GOAL OF THE EXERCISE » Copy out each line below that contains the word "WIELKOPOLSKIE", in full.

Start of GIVEN RECORDS

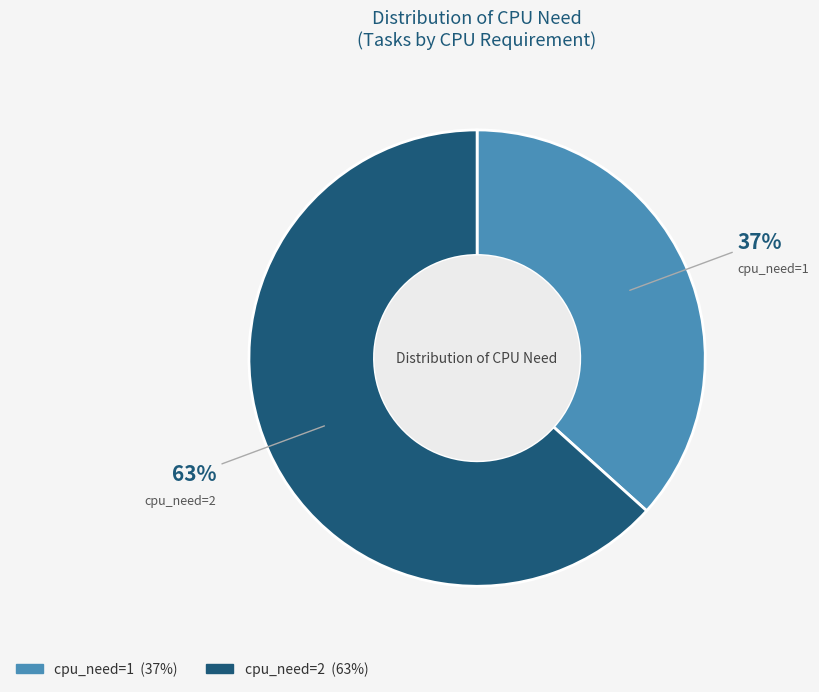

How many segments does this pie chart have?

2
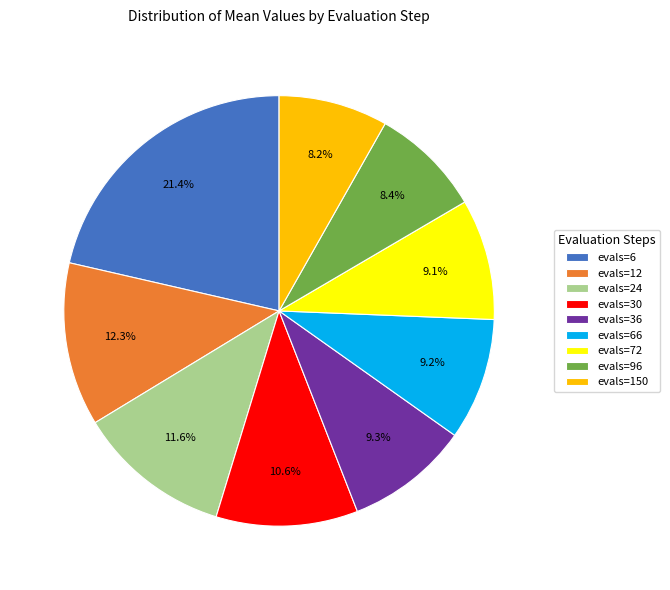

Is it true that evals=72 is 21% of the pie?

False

End of GIVEN RECORDS
Start of GIVEN RECORDS

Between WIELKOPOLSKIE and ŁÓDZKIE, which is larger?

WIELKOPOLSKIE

End of GIVEN RECORDS
Start of GIVEN RECORDS

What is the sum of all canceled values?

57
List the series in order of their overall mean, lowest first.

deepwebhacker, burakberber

End of GIVEN RECORDS

RESPONSE TO THE EXERCISE »
Between WIELKOPOLSKIE and ŁÓDZKIE, which is larger?
WIELKOPOLSKIE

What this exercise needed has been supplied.